Today, however, only 33 factories remain standing and the local cotton industry is in comatose, primarily due to low yields and high production costs associated with insect damage. Sucking pests like aphids, jassids and thrips weaken plants by sucking the sap from the tender new growth. Bollworms, which belong to the insect order, Lepidoptera, attack cotton plants at different stages, though the feeding and breeding activities intensify as the crop matures. These pests can reduce yields by up to 60 per cent. Bt crops, however, produce dry proteins that are naturally toxic to many harmful insect species.

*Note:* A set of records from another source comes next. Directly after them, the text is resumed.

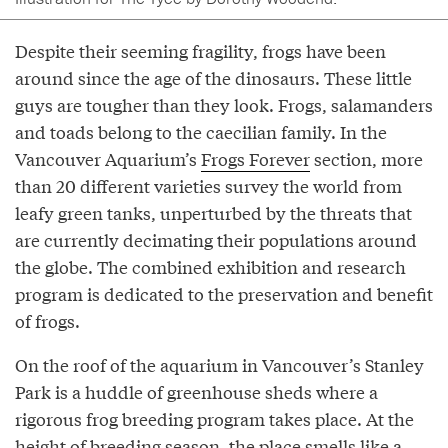
Despite their seeming fragility, frogs have been
around since the age of the dinosaurs. These little
guys are tougher than they look. Frogs, salamanders
and toads belong to the caecilian family. In the
Vancouver Aquarium’s
Frogs Forever
section, more
than 20 different varieties survey the world from
leafy green tanks, unperturbed by the threats that
are currently decimating their populations around
the globe. The combined exhibition and research
program is dedicated to the preservation and benefit
of frogs.
On the roof of the aquarium in Vancouver’s Stanley
Park is a huddle of greenhouse sheds where a
rigorous frog breeding program takes place. At the
height of breeding season, the place smells like a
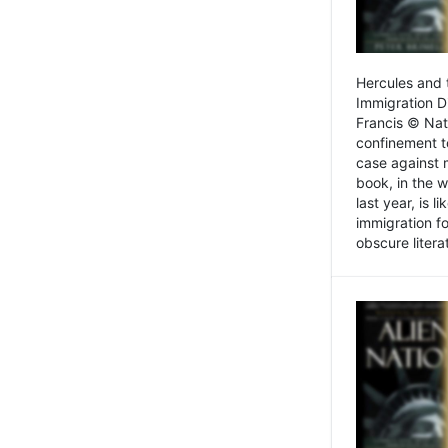
Hercules and 
Immigration D
Francis © Nat
confinement t
case against 
book, in the w
last year, is 
immigration f
obscure litera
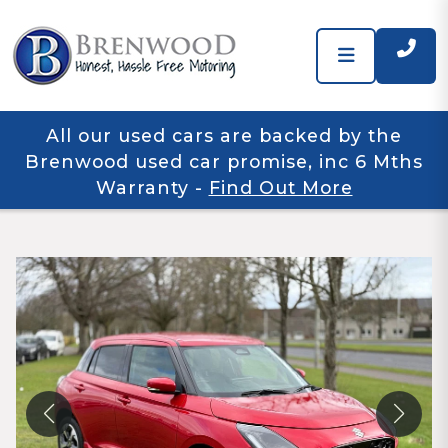
All our used cars are backed by the
Brenwood used car promise, inc 6 Mths
Warranty
-
Find Out More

In the same period under review (2018), seven maize varieties were released. Maize, popularly known as corn, is one of the major staple foods in Nigeria and is also fast becoming an industrial crop. The seven maize varieties were P3966W, P4063W, P4226, WE3205, DKB350, AMANA-1 and AMANA-2. Thanks to the concerted efforts of IAR scientists and other collaborators, maize is practically being produced in every nook and cranny of this country. This is why each of the five agro-ecological zones was given a special consideration in the development and release of these improved maize varieties.

For instance, P3966W variety was developed as a single cross hybrid targeting the southern part of Nigeria. The variety has grain potential of 8.9 t/ha; matures in 100 – 105 days; tolerant to rust, leaf blight and Curvularia leaf spot; suitable for forest, forest transition, Southern and Northern Guinea Savanna ecologies; good stand ability and white seeded. In all, five of the seven varieties were hybrids while the remaining two were synthetic with yields between 7.7 to 9.1 tons per hectare.

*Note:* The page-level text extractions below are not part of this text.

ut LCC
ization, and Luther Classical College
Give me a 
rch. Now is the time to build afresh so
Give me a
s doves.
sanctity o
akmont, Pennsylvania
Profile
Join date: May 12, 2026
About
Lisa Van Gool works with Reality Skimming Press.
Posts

IAR deserves high commendation for this overwhelming effort. It is one of the 14 research centres of Ahmadu Bello University (ABU), Zaria and one of the four National Research Institutes under Federal Ministry of Agriculture and Rural Development. The scientists of IAR play triple roles of research, teaching of university students and engage in agricultural extension services in collaboration with National Agricultural Extension and Research Liaison Services (NAERLS).

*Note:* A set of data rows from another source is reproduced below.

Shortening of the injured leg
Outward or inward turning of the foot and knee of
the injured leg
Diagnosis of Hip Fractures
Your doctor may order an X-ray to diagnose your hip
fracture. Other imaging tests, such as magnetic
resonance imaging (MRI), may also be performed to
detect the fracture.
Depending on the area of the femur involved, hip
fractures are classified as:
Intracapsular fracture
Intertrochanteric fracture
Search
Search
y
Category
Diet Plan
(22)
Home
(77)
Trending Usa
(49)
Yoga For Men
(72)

The efforts made by IAR in agricultural product development are commendable but there is need for the seeds companies to take the gauntlet for commercialisation of these varieties and make them available to end-users. It is high time that the federal government formulated a policy to compel seeds companies to use the Research Institutes/breeders’ seeds for commercialisation. Failure of these seeds’ companies using the home grown/developed seeds should lead to cancellation of the companies’ registration.    Alongside the policy, incentives could be provided to the seeds industry for using our research results that were found promising and viable. This has numerous advantages; strengthening the research centre through patronage, increased productivity of the centres and industries, boosting of the nation’s economy and creating job opportunities to many Nigerians and foreigners. No doubt, IAR has demonstrated her capability to conquer hunger, facilitate the achievement of food security and diversification of the nation’s economy. The ball is in the court of policy makers and seeds companies. Will they kick it? Nigeria is tired of insults for her inability to produce sufficient food for the citizenry. Will the second term of Buhari’s government achieve food security? I am optimistic.